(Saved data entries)
--- START ---

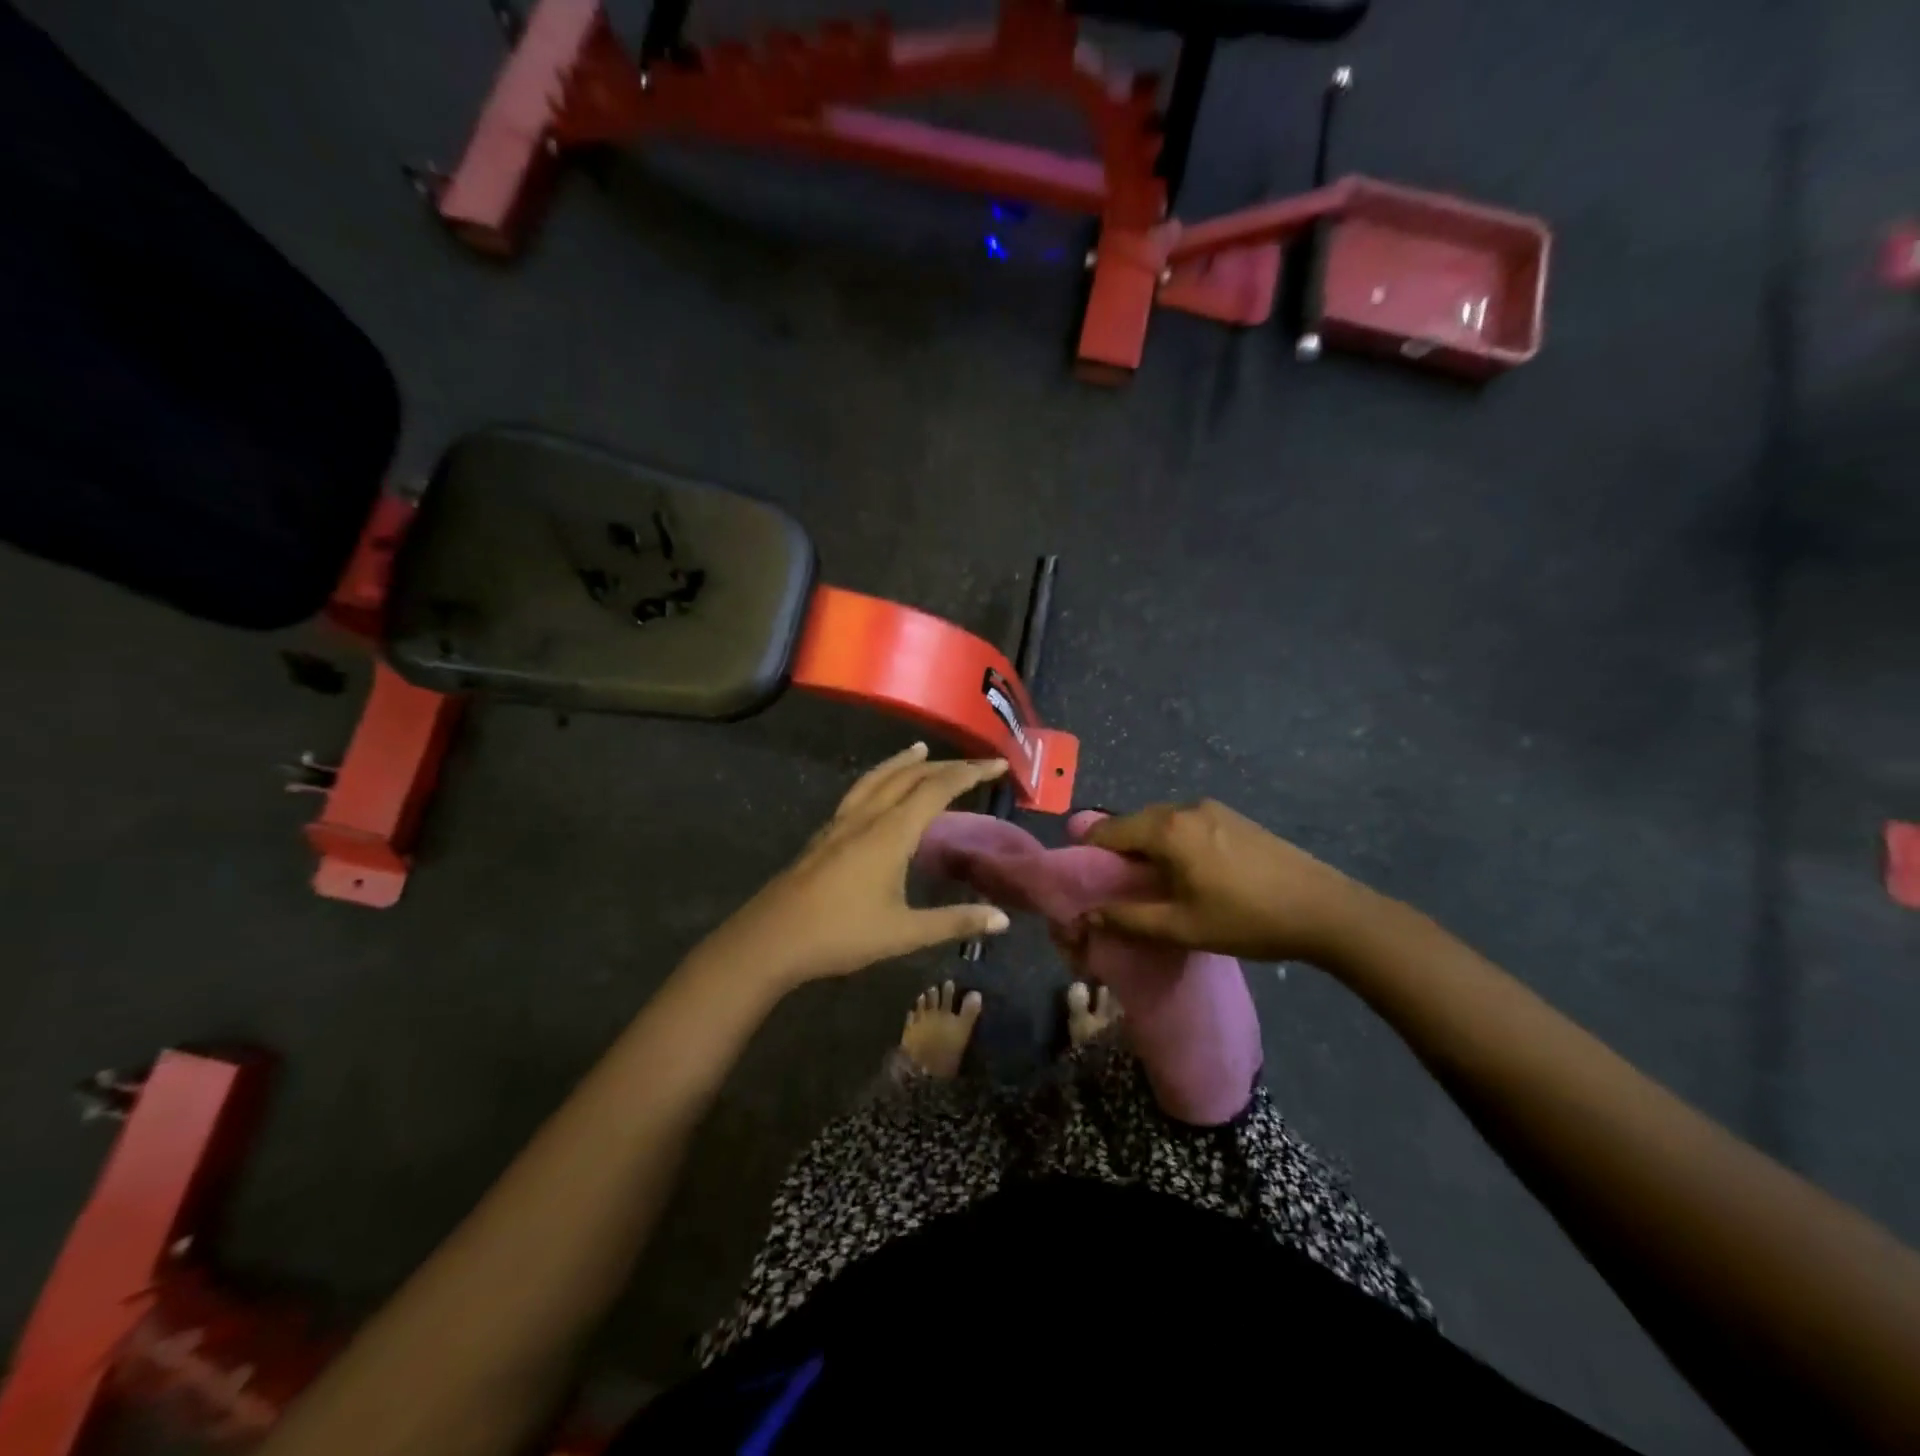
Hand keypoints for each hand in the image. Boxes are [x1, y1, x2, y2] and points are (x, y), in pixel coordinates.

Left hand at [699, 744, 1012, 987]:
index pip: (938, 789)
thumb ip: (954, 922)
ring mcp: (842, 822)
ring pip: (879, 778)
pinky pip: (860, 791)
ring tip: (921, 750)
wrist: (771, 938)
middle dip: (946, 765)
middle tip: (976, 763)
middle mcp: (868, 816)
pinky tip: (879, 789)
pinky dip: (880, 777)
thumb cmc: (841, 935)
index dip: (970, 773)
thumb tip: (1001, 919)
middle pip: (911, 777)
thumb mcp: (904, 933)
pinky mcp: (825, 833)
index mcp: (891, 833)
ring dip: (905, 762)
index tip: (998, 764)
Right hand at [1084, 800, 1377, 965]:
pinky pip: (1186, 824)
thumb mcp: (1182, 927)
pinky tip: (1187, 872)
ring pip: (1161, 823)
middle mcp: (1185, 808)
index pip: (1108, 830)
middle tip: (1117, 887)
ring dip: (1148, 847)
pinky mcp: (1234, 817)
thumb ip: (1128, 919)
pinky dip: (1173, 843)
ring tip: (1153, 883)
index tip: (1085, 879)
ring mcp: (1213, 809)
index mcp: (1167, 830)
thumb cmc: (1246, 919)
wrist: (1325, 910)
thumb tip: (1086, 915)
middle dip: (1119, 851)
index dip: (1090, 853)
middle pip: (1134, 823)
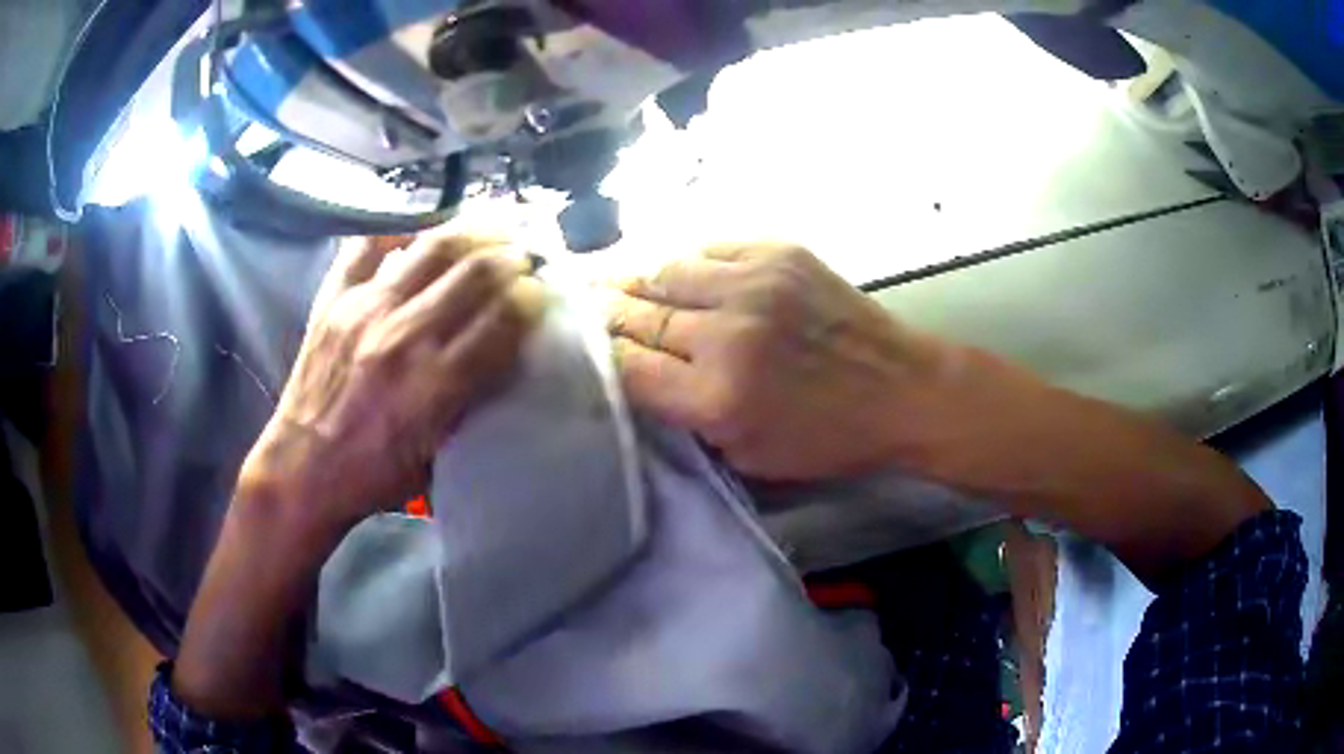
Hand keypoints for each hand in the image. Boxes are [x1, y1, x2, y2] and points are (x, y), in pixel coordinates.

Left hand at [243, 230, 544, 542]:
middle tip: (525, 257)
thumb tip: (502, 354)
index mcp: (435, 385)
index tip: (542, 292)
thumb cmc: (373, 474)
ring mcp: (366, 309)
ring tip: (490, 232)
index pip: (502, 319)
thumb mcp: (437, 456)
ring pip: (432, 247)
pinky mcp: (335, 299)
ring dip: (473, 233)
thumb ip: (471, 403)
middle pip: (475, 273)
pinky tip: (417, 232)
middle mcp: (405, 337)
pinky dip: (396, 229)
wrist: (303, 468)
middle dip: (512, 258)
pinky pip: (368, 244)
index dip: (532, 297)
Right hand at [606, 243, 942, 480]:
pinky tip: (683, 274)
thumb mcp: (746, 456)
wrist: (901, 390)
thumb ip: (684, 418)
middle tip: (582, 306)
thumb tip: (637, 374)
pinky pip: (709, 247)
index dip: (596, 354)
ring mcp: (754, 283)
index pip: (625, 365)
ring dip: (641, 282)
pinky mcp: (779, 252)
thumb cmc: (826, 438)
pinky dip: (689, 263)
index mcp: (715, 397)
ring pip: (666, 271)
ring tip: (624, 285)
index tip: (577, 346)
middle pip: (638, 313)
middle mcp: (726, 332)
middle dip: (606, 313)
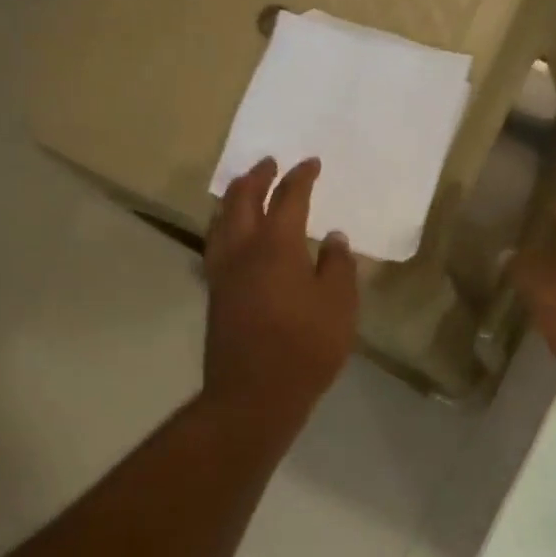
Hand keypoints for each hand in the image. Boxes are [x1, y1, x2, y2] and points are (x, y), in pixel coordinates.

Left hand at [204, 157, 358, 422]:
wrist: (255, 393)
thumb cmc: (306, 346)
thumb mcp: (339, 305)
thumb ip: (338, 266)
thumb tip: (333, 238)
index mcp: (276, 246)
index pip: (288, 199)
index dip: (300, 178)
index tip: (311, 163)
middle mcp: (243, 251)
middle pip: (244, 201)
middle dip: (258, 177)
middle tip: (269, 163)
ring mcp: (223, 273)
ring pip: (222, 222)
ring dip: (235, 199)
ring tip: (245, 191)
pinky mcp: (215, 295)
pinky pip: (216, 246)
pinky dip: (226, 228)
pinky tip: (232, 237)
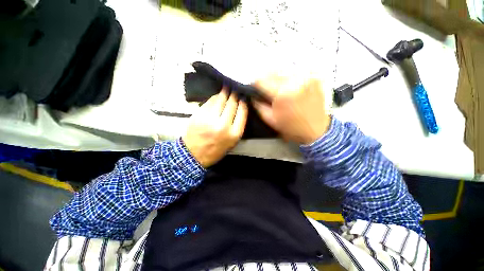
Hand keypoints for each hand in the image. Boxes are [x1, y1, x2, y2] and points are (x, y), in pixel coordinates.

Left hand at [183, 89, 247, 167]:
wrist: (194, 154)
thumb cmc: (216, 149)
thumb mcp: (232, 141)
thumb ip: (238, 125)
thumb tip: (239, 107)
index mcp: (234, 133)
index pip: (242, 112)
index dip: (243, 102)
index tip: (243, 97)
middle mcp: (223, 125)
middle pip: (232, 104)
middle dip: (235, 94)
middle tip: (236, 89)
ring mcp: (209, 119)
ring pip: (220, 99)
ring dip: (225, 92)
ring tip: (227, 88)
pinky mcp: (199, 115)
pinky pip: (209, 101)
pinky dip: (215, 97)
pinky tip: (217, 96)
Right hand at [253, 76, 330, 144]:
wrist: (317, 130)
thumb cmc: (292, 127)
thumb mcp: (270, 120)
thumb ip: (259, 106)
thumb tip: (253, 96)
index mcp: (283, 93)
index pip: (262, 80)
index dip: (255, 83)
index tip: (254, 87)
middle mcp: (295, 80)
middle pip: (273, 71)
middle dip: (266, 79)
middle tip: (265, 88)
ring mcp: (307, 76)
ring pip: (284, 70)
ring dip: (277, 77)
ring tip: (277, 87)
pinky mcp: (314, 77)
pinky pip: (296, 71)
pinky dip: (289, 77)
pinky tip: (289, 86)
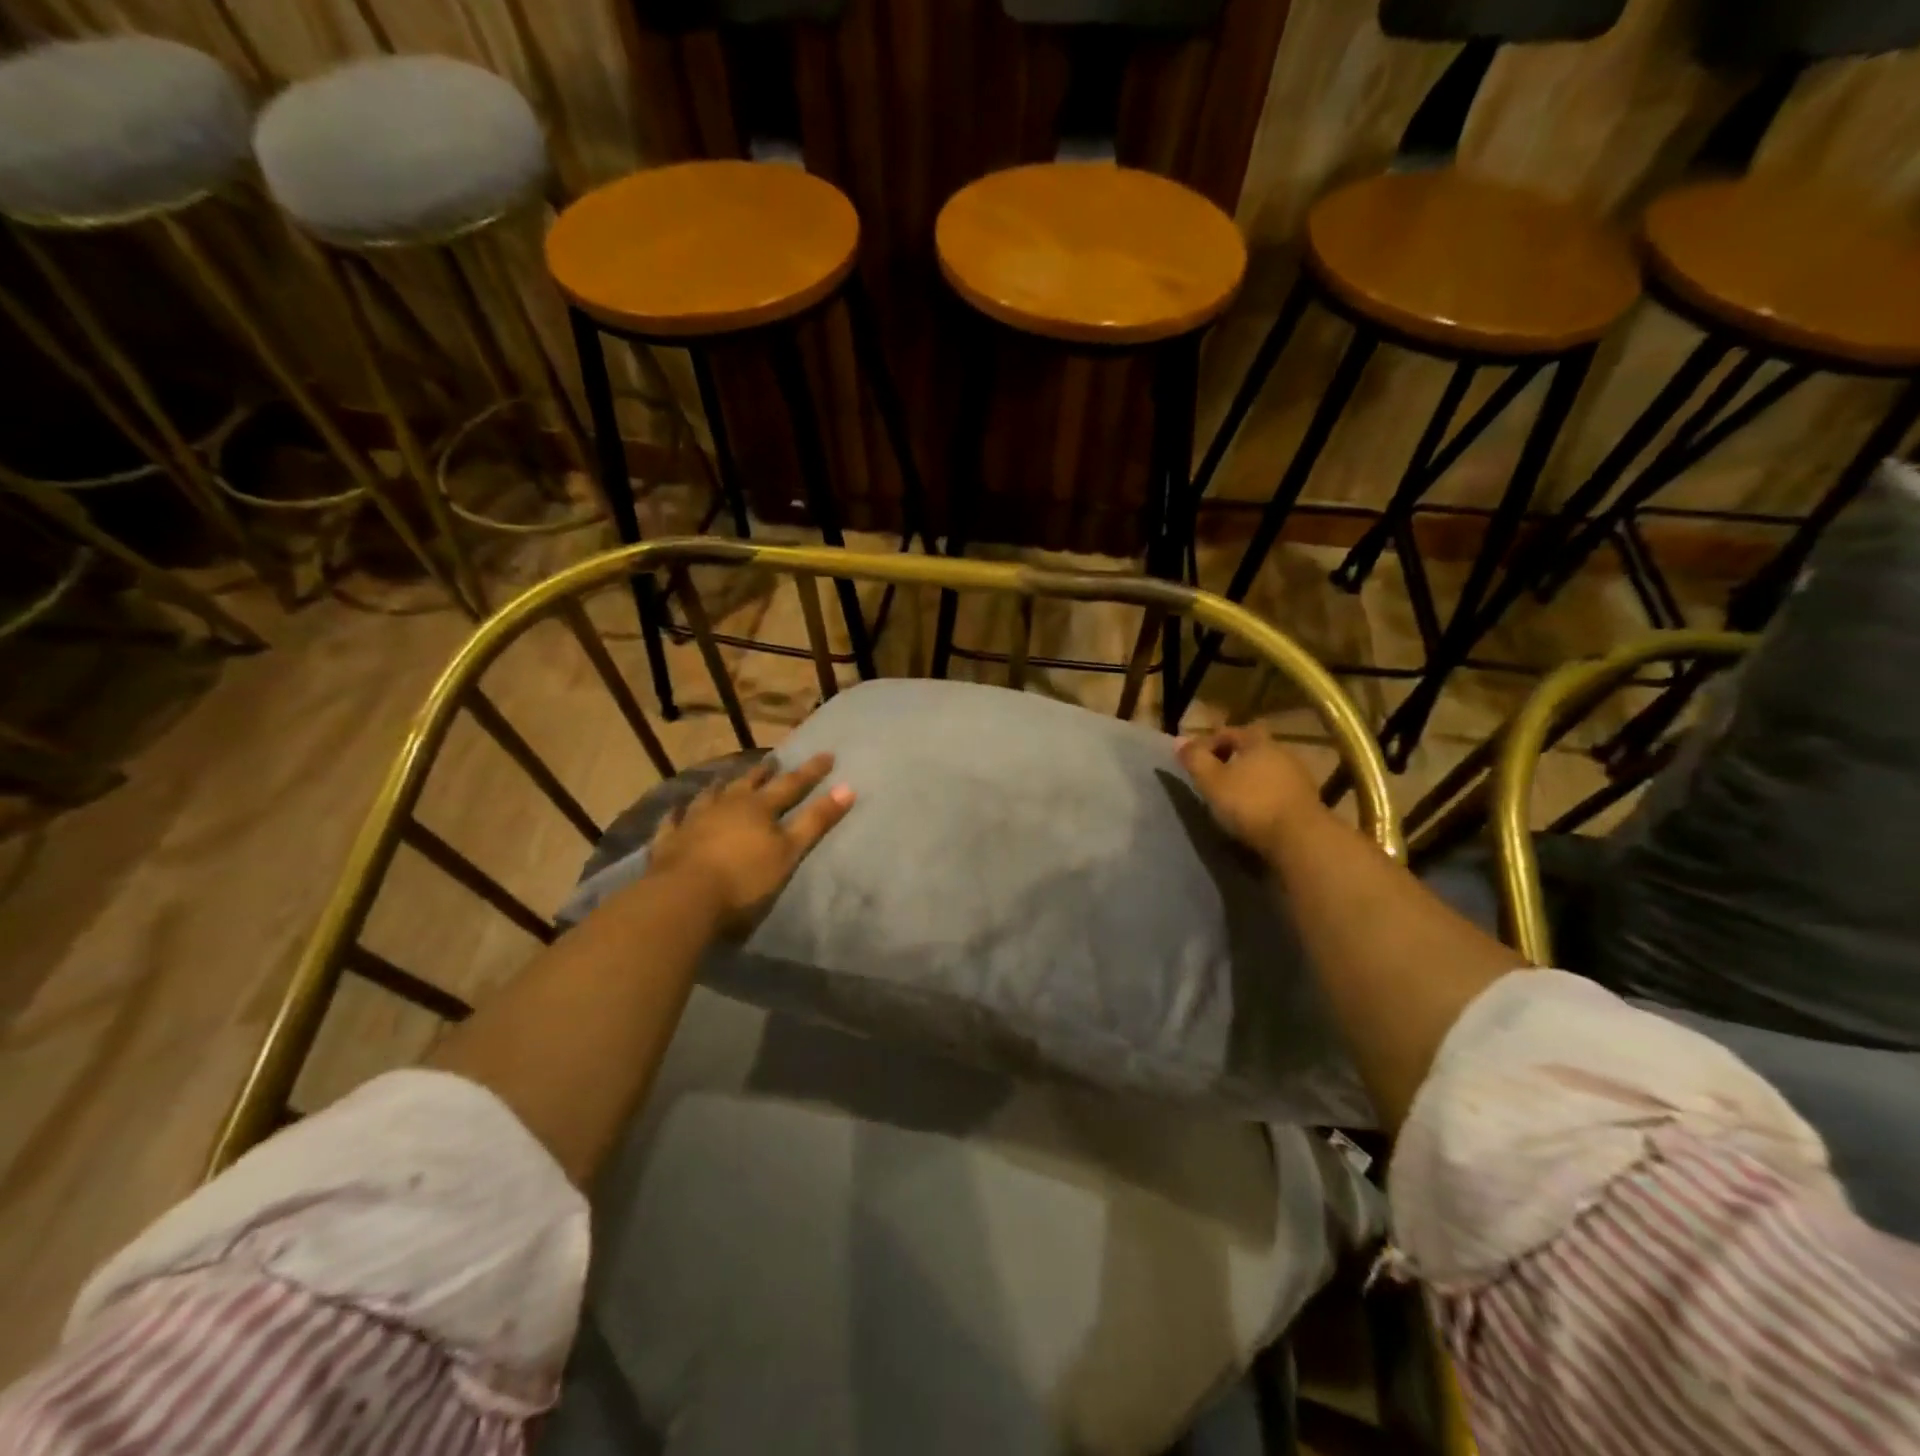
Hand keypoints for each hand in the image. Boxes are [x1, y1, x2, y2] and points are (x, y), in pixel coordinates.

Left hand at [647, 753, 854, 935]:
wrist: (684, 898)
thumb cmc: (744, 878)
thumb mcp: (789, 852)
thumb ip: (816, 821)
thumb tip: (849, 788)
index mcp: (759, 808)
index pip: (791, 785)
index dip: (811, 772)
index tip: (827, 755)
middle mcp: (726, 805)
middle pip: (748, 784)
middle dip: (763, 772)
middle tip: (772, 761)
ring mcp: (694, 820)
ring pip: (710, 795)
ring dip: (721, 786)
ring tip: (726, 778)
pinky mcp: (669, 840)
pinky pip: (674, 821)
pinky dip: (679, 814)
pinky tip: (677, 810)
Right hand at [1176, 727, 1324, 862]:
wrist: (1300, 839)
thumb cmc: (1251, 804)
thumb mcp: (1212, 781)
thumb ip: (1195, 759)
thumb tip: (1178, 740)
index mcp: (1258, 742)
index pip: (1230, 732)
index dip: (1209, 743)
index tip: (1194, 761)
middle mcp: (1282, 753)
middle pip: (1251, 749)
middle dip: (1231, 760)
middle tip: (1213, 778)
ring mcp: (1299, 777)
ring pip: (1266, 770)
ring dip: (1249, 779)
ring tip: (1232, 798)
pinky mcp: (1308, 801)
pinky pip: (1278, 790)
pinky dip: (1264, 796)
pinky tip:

--- END ---

Each line above starting at the one holding "ring dip: (905, 762)" and ending at the one holding "index pip: (625, 365)" should be set down exactly as it stands, both ends included, with no pictures.

ring dip: (905, 762)
index tip: (998, 764)
Right hand at [1084, 800, 1377, 965]:
pinky pip: (1186, 824)
thumb mcp: (1182, 927)
pinky tip: (1187, 872)
ring pip: (1161, 823)
middle mcp: (1185, 808)
index pip: (1108, 830)
middle tip: (1117, 887)
ring dip: (1148, 847)
pinky mcp: (1234, 817)
thumb ip: (1128, 919)
pinky dip: (1173, 843)
ring tip: (1153, 883)
index tip: (1085, 879)
ring mcp: (1213, 809)
index mcp: (1167, 830)
thumb cmc: (1246, 919)
wrist: (1325, 910)
thumb tip: (1086, 915)
middle dip: (1119, 851)
index dip: (1090, 853)
middle pip: (1134, 823)
Hand keypoints for each hand in the image. Boxes are [x1, y1, x2, y2] and points are (x, y), in pixel coordinates.

Left hand at [243, 230, 544, 542]:
middle tip: (525, 257)
thumb tip: (502, 354)
index mcp: (435, 385)
index tip: (542, 292)
thumb cmc: (373, 474)
ring mcp: (366, 309)
ring tip: (490, 232)
index pip: (502, 319)
thumb mcp: (437, 456)
ring pip: (432, 247)
pinky mcp: (335, 299)
ring dip: (473, 233)
thumb ip: (471, 403)
middle pip: (475, 273)
pinky tip: (417, 232)
middle mcp: (405, 337)
pinky dip: (396, 229)
wrist: (303, 468)
middle dip: (512, 258)
pinky pip: (368, 244)
index dip: (532, 297)
Right hand at [606, 243, 942, 480]:
pinky tip: (683, 274)
thumb mcp: (746, 456)
wrist: (901, 390)
thumb ip: (684, 418)
middle tip: (582, 306)
thumb tip: (637, 374)
pinky pip: (709, 247)
index dip: (596, 354)
ring mcp: (754, 283)
index pip: (625, 365)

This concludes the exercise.